Yemen announced on Sunday its first budget since the country descended into armed conflict in 2014, in a sign the Saudi-backed government seeks to get a handle on a chaotic economy as millions face starvation.
Yemen has been divided by nearly three years of civil war between the internationally recognized government of President Abd-Rabbu Mansour Hadi, backed by northern neighbour Saudi Arabia, and the Iran-aligned Houthis.
Based in the port city of Aden, Hadi’s government controls the Central Bank there but has struggled to enforce order in the southern and eastern parts of Yemen that it controls, or eject the Houthis from lands they run around the capital Sanaa.
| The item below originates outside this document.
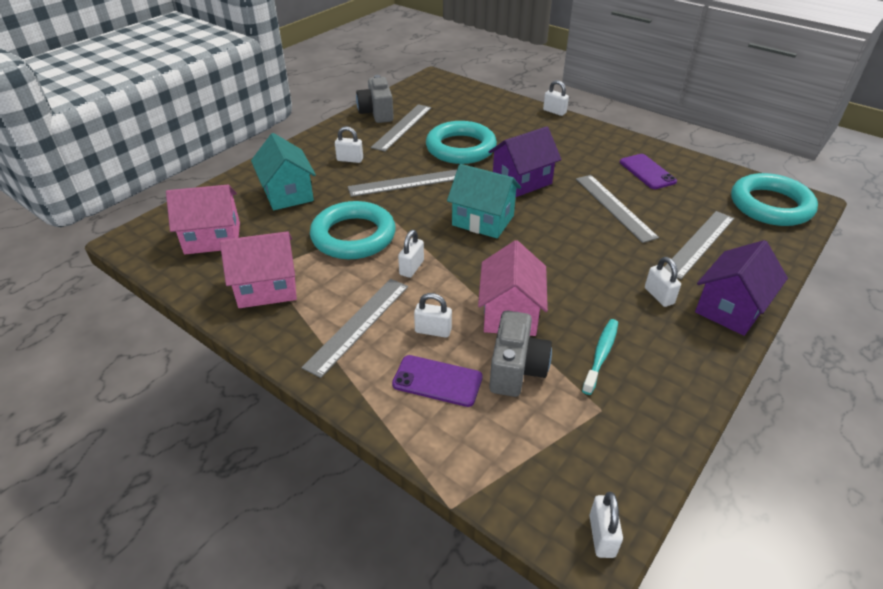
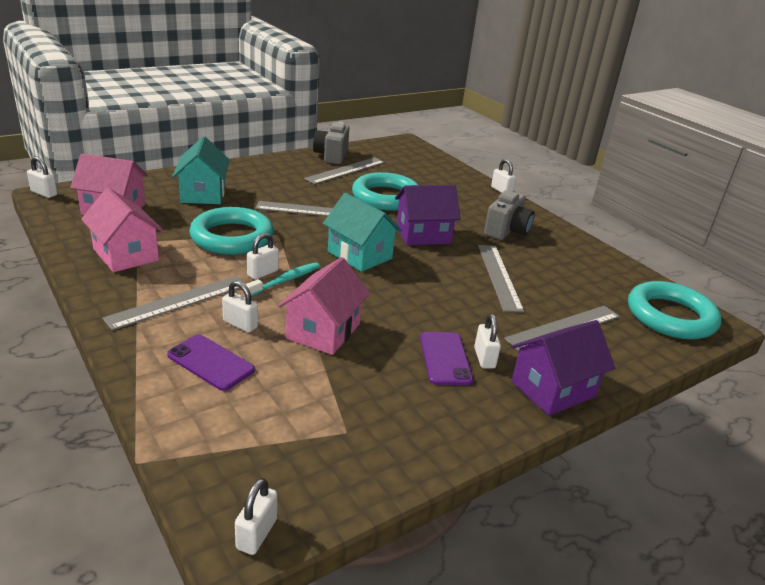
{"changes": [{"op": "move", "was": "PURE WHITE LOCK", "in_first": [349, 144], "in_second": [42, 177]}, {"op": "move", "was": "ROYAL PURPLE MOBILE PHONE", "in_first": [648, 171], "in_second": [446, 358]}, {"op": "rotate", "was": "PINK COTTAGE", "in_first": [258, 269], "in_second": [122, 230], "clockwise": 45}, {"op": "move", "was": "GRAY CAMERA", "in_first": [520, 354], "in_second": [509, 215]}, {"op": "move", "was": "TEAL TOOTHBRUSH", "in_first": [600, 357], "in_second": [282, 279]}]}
The conflict has caused what the United Nations says is the world’s worst humanitarian crisis, including one of the most deadly cholera epidemics in modern times and economic collapse, which has spread hunger.
Prime Minister Ahmed bin Daghr told reporters the new budget set total expected revenues in 2018 at 978 billion rials ($2.22 billion) while spending would amount to 1.46 trillion rials ($3.32 billion).
“It’s an austerity budget. It includes salaries for the military and civilians in 12 provinces,” bin Daghr told journalists in Aden. “Salaries in Houthi-dominated areas will be limited to the education and health sectors,” he said.
The government has not paid most public sector salaries in northern areas for over a year, saying the Houthis have put their fighters and appointees on wage rosters, a charge the group denies.
It has also struggled to pay troops and other employees even in lands under its own control, as poor security and competing internal political agendas have marred their ability to govern.
Lack of salaries and soaring prices have pushed many basic commodities beyond the reach of many Yemenis.
Oil revenues accounted for over two-thirds of Yemen’s last budget, rolled out in Jan. 2014, but the war badly damaged the sector and analysts say exports are down by nearly a quarter.
Asked how the government planned to cover the deficit or revive the oil sector to increase revenues, bin Daghr said the central bank and finance ministry were studying the issues.
A $2-billion Saudi deposit into the central bank last week helped stabilize Yemen’s currency, which plunged to new lows of over 500 rials to the dollar but has since recovered to around 440, still down sharply from 215 before the war.